Почувствовав массовое попустительство соседей, которое не раз в мировой истории приводило к военным действиям, пальцековырятель поднялся со спорной койки, громко выпустил газы и медленно пошел в мою сторону.

Я испугался.

Драки никогда не были моей самой сильной стороной. В то же время я уже знал, что в отличие от российских тюрем «прописка» в камеру в Форте-Фикс отсутствовала и местные зэки в большинстве своем подчинялись приказам администрации. По большому счету никто не мог занять выписанные мне нары.
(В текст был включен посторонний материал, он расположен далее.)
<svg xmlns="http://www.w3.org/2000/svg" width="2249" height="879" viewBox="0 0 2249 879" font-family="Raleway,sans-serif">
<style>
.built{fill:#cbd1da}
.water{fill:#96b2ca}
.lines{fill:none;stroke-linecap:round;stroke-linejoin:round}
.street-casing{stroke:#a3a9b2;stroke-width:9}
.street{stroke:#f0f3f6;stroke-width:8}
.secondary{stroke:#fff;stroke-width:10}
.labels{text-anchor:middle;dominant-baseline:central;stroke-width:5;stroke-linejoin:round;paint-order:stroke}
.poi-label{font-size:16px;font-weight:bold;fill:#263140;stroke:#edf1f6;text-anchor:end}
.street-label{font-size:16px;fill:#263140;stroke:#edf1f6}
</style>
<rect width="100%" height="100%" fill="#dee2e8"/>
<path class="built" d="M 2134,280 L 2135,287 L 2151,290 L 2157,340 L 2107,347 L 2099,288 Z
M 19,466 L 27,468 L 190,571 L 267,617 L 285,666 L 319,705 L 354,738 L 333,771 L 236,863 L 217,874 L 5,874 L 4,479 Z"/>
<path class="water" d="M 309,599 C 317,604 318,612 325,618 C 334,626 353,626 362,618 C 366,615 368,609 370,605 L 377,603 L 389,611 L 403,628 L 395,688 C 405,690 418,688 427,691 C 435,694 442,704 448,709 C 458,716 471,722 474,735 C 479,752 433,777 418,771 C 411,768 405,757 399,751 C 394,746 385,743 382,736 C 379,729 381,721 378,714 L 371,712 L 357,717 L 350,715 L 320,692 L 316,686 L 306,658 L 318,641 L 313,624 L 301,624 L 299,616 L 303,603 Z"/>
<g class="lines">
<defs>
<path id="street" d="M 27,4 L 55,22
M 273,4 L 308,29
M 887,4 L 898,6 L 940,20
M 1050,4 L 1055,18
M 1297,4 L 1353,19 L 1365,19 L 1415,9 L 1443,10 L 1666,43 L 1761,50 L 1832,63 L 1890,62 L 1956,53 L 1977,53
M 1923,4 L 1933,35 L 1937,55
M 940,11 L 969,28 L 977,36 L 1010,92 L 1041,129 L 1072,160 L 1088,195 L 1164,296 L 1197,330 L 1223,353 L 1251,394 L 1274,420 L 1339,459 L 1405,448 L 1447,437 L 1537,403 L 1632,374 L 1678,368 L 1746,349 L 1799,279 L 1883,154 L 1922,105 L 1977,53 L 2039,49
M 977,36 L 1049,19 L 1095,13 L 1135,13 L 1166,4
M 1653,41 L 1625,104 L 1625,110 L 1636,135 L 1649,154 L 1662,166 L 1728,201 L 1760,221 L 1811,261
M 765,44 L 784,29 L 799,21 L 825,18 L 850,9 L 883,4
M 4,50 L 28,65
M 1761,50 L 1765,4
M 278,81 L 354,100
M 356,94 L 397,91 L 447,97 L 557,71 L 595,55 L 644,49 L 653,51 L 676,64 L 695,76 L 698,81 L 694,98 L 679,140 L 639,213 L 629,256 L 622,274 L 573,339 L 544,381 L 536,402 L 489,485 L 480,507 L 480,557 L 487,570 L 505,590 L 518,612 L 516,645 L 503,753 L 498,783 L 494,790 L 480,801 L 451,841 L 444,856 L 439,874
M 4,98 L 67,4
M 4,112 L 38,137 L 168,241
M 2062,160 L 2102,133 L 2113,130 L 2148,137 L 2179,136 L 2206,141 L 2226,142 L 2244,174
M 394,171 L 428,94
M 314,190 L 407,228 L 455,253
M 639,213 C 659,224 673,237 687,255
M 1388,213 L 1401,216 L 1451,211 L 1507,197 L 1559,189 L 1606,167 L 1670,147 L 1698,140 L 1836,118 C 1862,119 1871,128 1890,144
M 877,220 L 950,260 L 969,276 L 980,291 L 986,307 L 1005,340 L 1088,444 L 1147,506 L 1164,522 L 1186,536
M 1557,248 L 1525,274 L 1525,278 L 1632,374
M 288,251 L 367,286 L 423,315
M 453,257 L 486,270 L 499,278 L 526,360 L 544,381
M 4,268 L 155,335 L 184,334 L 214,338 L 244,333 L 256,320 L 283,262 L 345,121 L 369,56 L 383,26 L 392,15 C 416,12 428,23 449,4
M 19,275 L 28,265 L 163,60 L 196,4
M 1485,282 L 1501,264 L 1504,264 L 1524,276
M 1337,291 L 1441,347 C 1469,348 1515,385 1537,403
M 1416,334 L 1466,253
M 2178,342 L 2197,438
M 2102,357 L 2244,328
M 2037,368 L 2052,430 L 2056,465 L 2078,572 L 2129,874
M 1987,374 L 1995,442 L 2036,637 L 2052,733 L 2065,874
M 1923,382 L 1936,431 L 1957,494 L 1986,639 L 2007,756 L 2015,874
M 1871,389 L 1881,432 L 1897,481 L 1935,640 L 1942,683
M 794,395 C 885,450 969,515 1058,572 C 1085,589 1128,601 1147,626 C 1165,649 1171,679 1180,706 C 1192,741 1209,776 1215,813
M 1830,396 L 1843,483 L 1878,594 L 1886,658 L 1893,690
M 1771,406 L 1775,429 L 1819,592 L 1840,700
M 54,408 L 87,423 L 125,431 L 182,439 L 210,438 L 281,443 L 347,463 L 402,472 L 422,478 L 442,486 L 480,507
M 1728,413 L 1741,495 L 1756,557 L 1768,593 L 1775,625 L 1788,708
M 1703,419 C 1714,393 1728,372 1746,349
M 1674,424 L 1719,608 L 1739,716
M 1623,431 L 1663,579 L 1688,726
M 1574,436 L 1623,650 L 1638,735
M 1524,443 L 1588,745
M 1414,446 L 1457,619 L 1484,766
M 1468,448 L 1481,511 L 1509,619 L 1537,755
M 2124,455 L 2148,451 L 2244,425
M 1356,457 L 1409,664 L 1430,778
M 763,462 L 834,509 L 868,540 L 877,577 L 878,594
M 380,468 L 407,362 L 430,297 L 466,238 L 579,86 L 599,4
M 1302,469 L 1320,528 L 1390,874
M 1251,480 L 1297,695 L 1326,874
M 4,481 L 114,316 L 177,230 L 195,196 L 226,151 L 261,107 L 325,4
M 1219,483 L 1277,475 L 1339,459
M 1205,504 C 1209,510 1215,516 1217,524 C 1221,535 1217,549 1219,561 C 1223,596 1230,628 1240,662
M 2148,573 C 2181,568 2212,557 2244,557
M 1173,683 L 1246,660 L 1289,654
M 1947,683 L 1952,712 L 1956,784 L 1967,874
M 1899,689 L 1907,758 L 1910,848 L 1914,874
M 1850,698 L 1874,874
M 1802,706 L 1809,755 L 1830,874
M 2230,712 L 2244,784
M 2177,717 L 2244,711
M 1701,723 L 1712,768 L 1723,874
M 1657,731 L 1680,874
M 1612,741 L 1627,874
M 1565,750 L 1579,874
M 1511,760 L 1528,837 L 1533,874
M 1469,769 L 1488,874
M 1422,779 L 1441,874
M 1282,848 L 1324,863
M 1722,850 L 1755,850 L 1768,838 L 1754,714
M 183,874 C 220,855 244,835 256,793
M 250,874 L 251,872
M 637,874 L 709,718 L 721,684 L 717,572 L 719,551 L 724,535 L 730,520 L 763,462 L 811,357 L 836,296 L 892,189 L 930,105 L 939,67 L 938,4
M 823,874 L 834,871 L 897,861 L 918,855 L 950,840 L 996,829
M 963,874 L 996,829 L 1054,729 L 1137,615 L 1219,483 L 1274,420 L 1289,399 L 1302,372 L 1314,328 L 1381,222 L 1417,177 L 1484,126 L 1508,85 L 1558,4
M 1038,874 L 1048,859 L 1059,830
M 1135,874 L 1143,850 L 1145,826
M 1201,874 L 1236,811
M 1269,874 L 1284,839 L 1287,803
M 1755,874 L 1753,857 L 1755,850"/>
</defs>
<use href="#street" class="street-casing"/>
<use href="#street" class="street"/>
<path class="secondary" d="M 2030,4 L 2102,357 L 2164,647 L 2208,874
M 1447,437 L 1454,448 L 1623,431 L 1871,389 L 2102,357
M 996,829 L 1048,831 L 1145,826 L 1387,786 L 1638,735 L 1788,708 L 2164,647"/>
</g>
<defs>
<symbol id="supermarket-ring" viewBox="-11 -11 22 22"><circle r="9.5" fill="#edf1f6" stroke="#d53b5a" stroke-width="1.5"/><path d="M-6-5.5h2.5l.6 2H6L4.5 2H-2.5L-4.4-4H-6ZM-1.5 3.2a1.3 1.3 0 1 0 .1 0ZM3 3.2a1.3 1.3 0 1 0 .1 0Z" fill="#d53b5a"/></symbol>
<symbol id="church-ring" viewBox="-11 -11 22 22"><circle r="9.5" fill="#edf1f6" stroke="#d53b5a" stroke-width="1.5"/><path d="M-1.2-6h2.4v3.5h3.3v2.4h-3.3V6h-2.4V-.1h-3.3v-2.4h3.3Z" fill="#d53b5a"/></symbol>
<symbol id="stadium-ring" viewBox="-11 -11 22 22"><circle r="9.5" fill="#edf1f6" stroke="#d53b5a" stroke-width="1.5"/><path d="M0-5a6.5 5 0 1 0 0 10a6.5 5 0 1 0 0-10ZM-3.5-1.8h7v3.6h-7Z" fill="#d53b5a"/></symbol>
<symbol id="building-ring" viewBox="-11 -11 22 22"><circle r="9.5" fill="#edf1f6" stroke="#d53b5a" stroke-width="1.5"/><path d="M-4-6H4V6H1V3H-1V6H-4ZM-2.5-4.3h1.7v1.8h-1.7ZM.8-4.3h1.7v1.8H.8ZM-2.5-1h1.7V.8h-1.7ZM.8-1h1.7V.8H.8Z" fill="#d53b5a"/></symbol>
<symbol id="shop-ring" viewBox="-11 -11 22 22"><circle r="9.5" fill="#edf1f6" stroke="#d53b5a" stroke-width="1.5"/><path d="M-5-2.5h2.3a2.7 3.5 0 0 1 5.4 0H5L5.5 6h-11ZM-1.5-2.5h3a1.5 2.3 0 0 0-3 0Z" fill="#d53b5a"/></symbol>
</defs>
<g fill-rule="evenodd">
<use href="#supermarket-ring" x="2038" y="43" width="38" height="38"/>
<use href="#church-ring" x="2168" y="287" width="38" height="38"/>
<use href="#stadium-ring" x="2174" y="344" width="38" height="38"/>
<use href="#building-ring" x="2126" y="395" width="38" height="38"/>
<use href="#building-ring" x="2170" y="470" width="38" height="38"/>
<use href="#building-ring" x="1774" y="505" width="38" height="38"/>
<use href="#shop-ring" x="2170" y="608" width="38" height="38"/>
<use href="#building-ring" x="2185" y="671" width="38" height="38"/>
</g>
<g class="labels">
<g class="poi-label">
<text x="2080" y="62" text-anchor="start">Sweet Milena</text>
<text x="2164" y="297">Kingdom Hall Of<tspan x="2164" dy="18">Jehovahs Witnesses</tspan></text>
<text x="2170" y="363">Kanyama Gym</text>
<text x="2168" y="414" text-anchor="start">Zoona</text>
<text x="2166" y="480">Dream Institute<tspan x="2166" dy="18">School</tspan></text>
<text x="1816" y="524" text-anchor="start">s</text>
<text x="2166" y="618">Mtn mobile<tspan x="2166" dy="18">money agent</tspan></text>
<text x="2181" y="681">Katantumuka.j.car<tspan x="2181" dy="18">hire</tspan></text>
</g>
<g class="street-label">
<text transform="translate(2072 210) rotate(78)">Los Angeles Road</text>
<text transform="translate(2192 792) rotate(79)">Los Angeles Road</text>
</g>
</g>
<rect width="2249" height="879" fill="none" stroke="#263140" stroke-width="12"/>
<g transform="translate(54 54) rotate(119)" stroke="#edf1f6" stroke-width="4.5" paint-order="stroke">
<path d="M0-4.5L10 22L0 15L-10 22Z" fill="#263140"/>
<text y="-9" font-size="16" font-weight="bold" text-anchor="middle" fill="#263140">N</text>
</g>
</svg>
Оставалось только два варианта: вступить в бой или ретироваться. «Если побоище – то один на один, по-тюремному. – Я быстро прокручивал в голове «защиту Трахтенберга». – Никто ни за кого вступаться не имел права. К тому же мой верный Максимка весьма некстати отсутствовал. Если я отступлю, то буду выглядеть хреново в глазах доминиканцев и черномазых до конца карантина – со мной будут обращаться как с тряпкой!»

Время истекало – последняя песчинка просочилась вниз.

В этот же момент я получил сильнейший удар в грудь. Я упал и на секунду отключился. Краем глаза увидел оживление в рядах зрителей и услышал многочисленные восклицания и «маза факи».

Вспомнив все свои скудные, в основном теоретические, познания в боксировании, я встал в агрессивную позу самца орангутана.

В классе девятом меня немного учил драться грузчик Володя по кличке Вольдемар. Он разгружал машины, завозившие еду и алкоголь в соседнее с домом кафе «Россиянка». В свободное от перетаскивания ящиков время Вольдемар попивал дешевый портвейн и выступал в роли тренера-общественника.

Выставив левой рукой подобие блока, неожиданно для себя я отразил новый подлючий удар противника. Одновременно моя правая рука ушла вперед и вверх. При этом я громко выкрикивал какие-то ругательства.

Поскольку все происходящее совершалось на подсознательном уровне, то и матерился я по-русски. Как и радистка Кэт, звавшая маму на родном языке.

За первым ударом последовали другие. В них сконцентрировались мои оставшиеся сила и обида. Ничего подобного з/к № 24972-050 от себя совершенно не ожидал: последний раз я дрался три года назад в своей первой американской тюрьме Эссаик-Каинти-Джейл.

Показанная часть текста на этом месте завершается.